Shaving grandpa
When grandpa suggested that I give him a shave, I was more than a little daunted. I wasn’t old enough to shave myself and the tools of trade did not give me confidence. It used to make me wince when I watched grandpa’s routine for shaving. He always began by sharpening his cut throat razor from a leather strop which hung limply from the end of his caste iron bed. Methodically, he ran the blade backwards and forwards and intermittently tested the sharpness by cutting hair on his forearm. He then plunged a hand held brush into a cup of boiling water and applied a generous lathering of cream to his face. Finally, I held my breath as he manoeuvred the cut throat razor at all sorts of angles to accomplish the job. Luckily this was not a daily routine but more for occasions that required ‘sprucing up’, for church or travelling into town for shopping. I think this is why the task seemed so intimidating for me because grandpa often went a week without shaving.
I began by wrapping a towel around grandpa’s shoulders and started to apply the lather to his face. My first mistake was not waiting a few seconds until the boiling water on the brush cooled a few degrees before applying the cream. Grandpa jumped with the searing pain and immediately I started to feel nervous about the responsibility he had entrusted to me. I was relieved however when he gave me a hand shaver with a Gillette blade but even so it didn’t seem any easier.
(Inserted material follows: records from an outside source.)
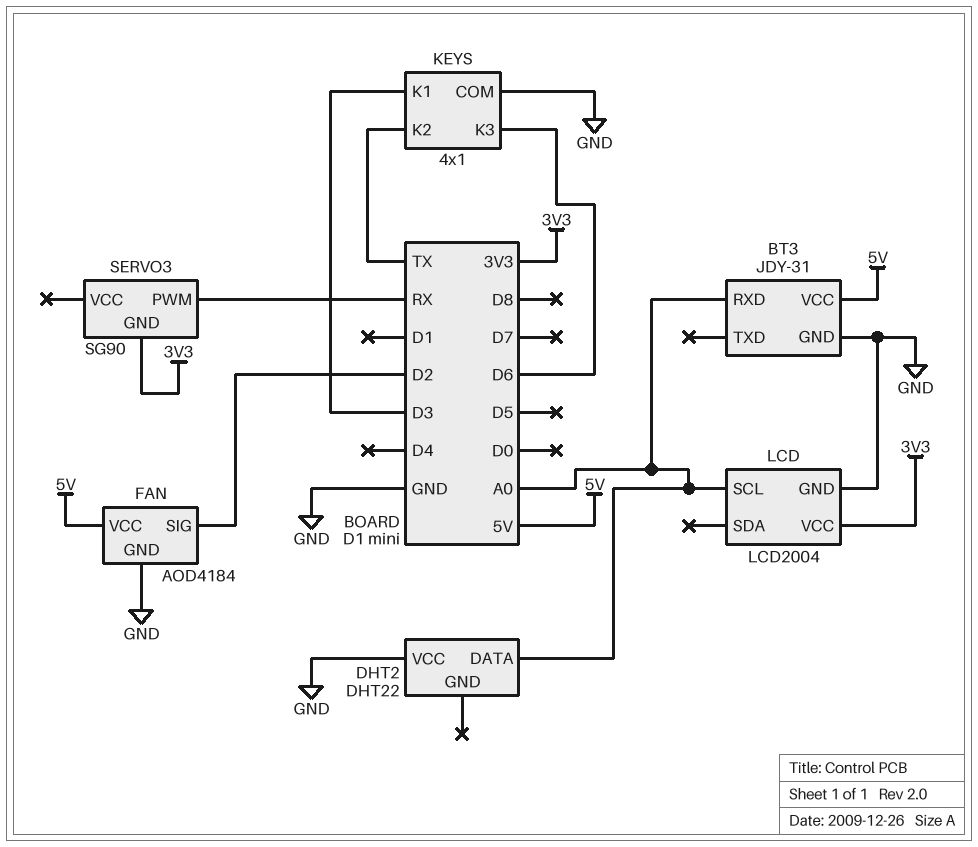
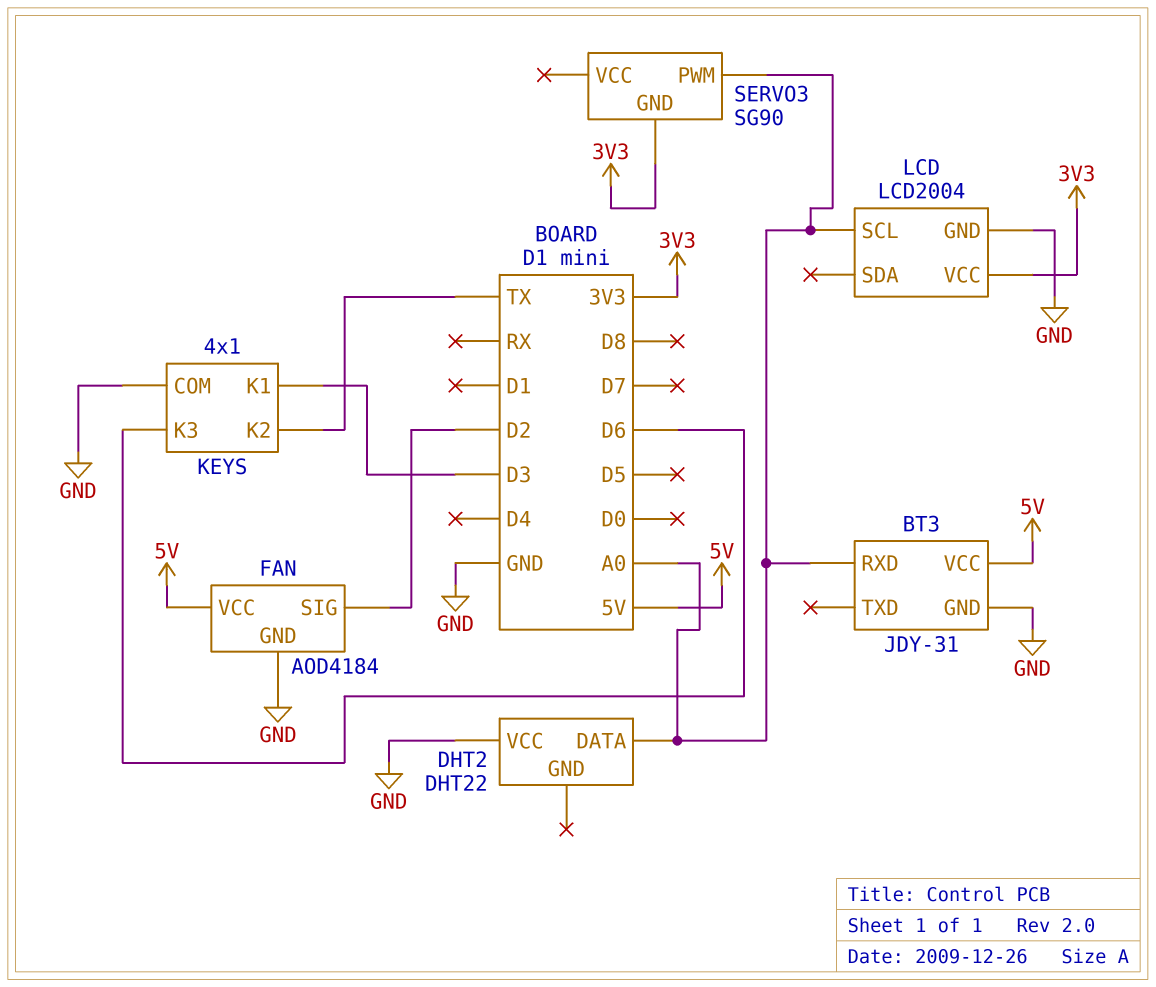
SERVO3 pin PWM: RX -> A0

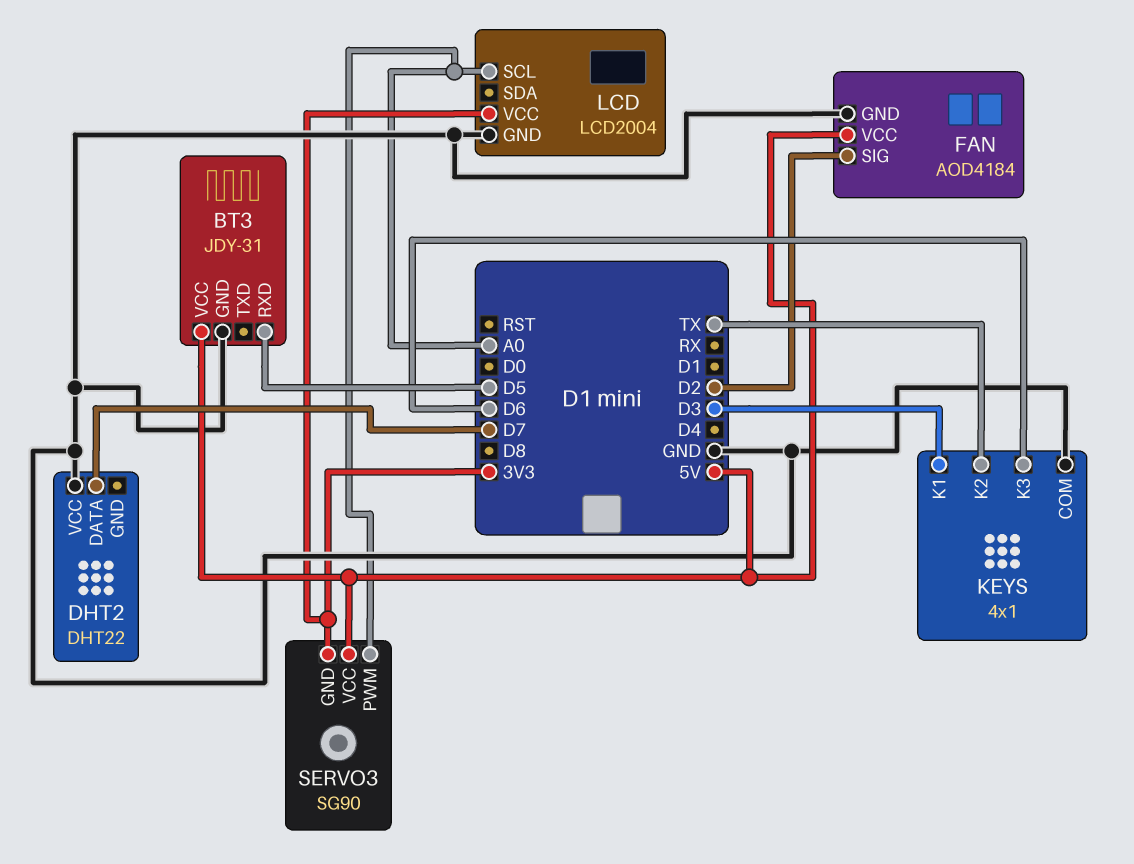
BT3 pin RXD: A0 -> D5
DHT2 pin DATA: A0 -> D7
SERVO3 pin VCC: none -> 5V

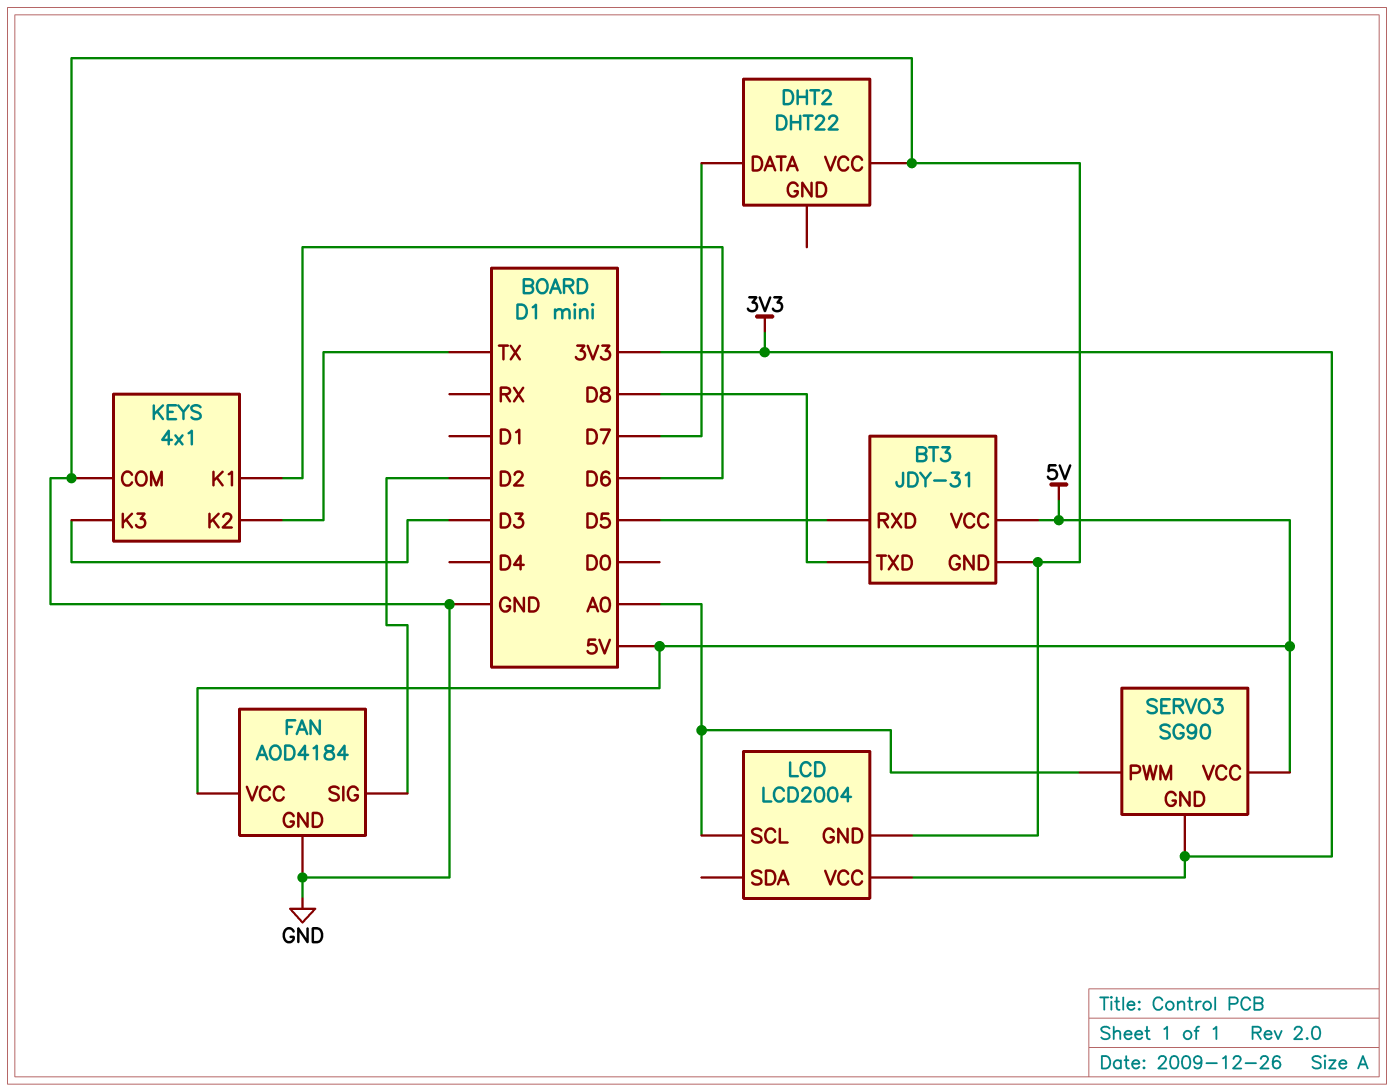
BT3 pin TXD: none -> D8
KEYS pin K1: D3 -> D6
KEYS pin K3: D6 -> D3

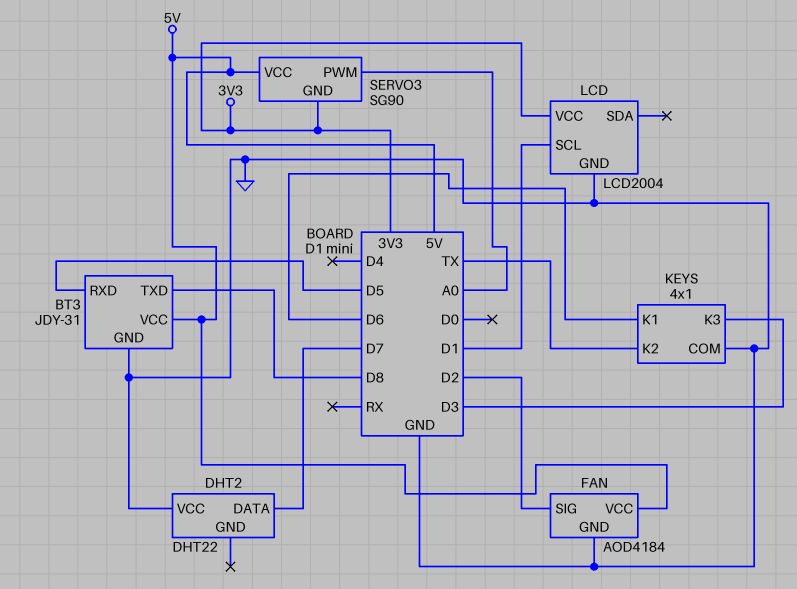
LCD pin SCL: A0 -> D1

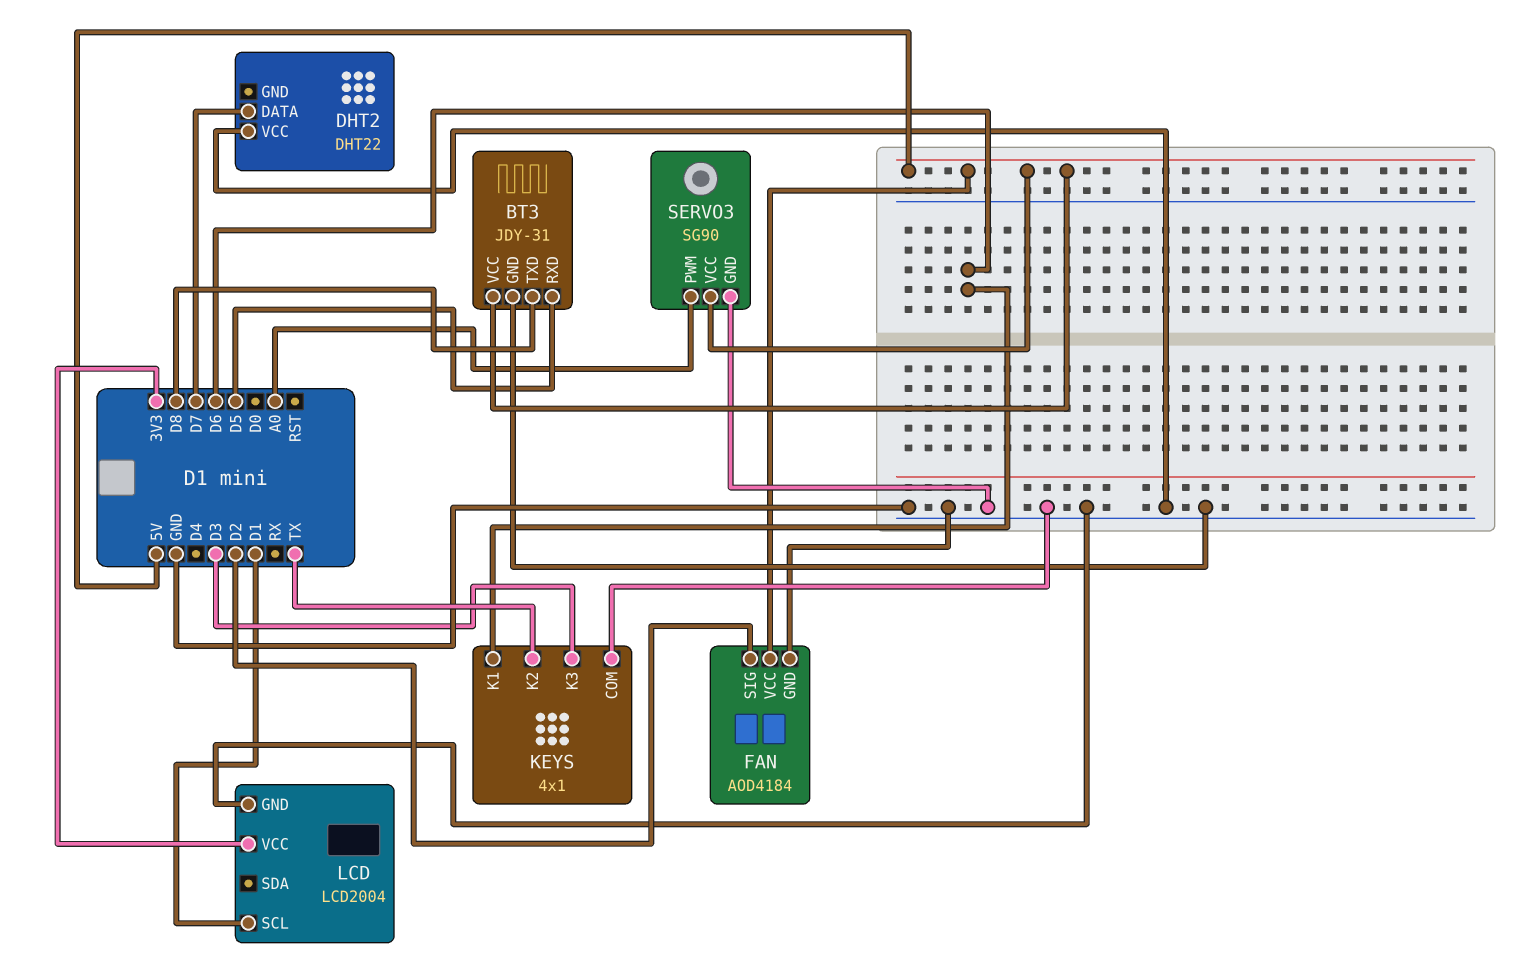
SERVO3 pin GND: 3V3 -> GND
It was difficult to see where grandpa’s skin was under all that lather and the long white stubble was not coming off very easily. I wasn’t aware that you held the skin down with one hand to make the bristles stand up and that you then cut against the grain. These were skills that I was only to understand when I began shaving myself.
Of course by the time I had finished and gave the mirror to grandpa he was wishing that he had done the job himself. He certainly looked like he’d been in the boxing ring for a few rounds and no amount of dabbing with the towel seemed to stem the flow of blood from the many nicks I had made and I don’t recall him asking me again.
Grandpa was never one to be overly generous with money but when you consider he endured two economic depressions and witnessed two World Wars in his lifetime, you could begin to understand his caution. Besides, from what I could see, farmers never seemed to make much money except for the major landowners who often had the habit of swallowing up those poorer farmers left behind. Probably there was only that short time in early 50’s when wool sold for a Pound per pound weight that farmers really had it good, but mostly it was a case of battling drought, fire, unstable prices, the fallout from the common market in the 60’s, and a host of other problems that mitigated against reliable incomes.
One activity which always gave Grandpa great satisfaction was smoking. He smoked to relax and ponder, but as he got older it became very difficult to roll his own cigarettes. It took him quite some time to roll out the tobacco in the palm of this hand, remove the paper from its less that user friendly container, moisten it and poke the ends in of the completed smoke with the match. The finished product was often very bulky because grandpa’s fingers were far from nimble. He would then screw up a small piece of newspaper and light it from the open stove. This was fine in theory but by the time it reached the cigarette paused ready on his lips, the flames were often considerable. He then sucked the air in on his crudely made smoke and it was quite hilarious for me to see him contend with his false teeth dropping up down but when his silver, fringed hair started to smoulder I had to act. It was then that I decided to make smokes for grandpa. I use to roll out 100 at a time but they never seemed to last too long. He lived until the age of 87 and I think he was too tough to succumb to such things as cancer. The only time I ever saw him smoke filtered cigarettes was when Dad offered him some of his own Craven A’s.
After lunch, grandpa listened to a serial called ‘Blue Hills’ by Gwen Meredith. I think it went on for decades on the radio and for a kid like me it was deadly boring. When it was over, grandpa went for his mandatory daily nap and after that he sat on a large log for endless hours out underneath the pine trees. He usually draped one leg across the other lent slightly forward and puffed on this cigs. I often wondered what he used to think about as he vacantly blinked across the beautiful hills and distant mountains. Was he remembering the teams of thistle cutters from Winnenburn Station making their way systematically across the paddocks, or was he thinking of his immediate family who occupied the land across the Tarrenlea Road. The house had been taken by a bush fire in the 60’s but the generous pines still surrounded the area that marked his childhood. Was he remembering the struggles over the years and the people who used to occupy the now deserted farm houses? Was he pondering the folly of War that claimed his older brother? I was not to know because Grandpa was one to keep his thoughts to himself.
I used to enjoy the same classic story which he told over and over to me when I was a young fella about the steam engine trying to reach the summit of steep graded hill. Grandpa would get animated and mimic the sound of the engine: “I think I can, I think I can, I think I can…… And when it got to the top he quickened pace. “I thought I could, I thought I could, I thought I could!” A steam engine was thought to have started one of the devastating fires in the region in the 1950’s.
It was indeed a sad day when I received the news that grandpa had died when I was 18 years of age.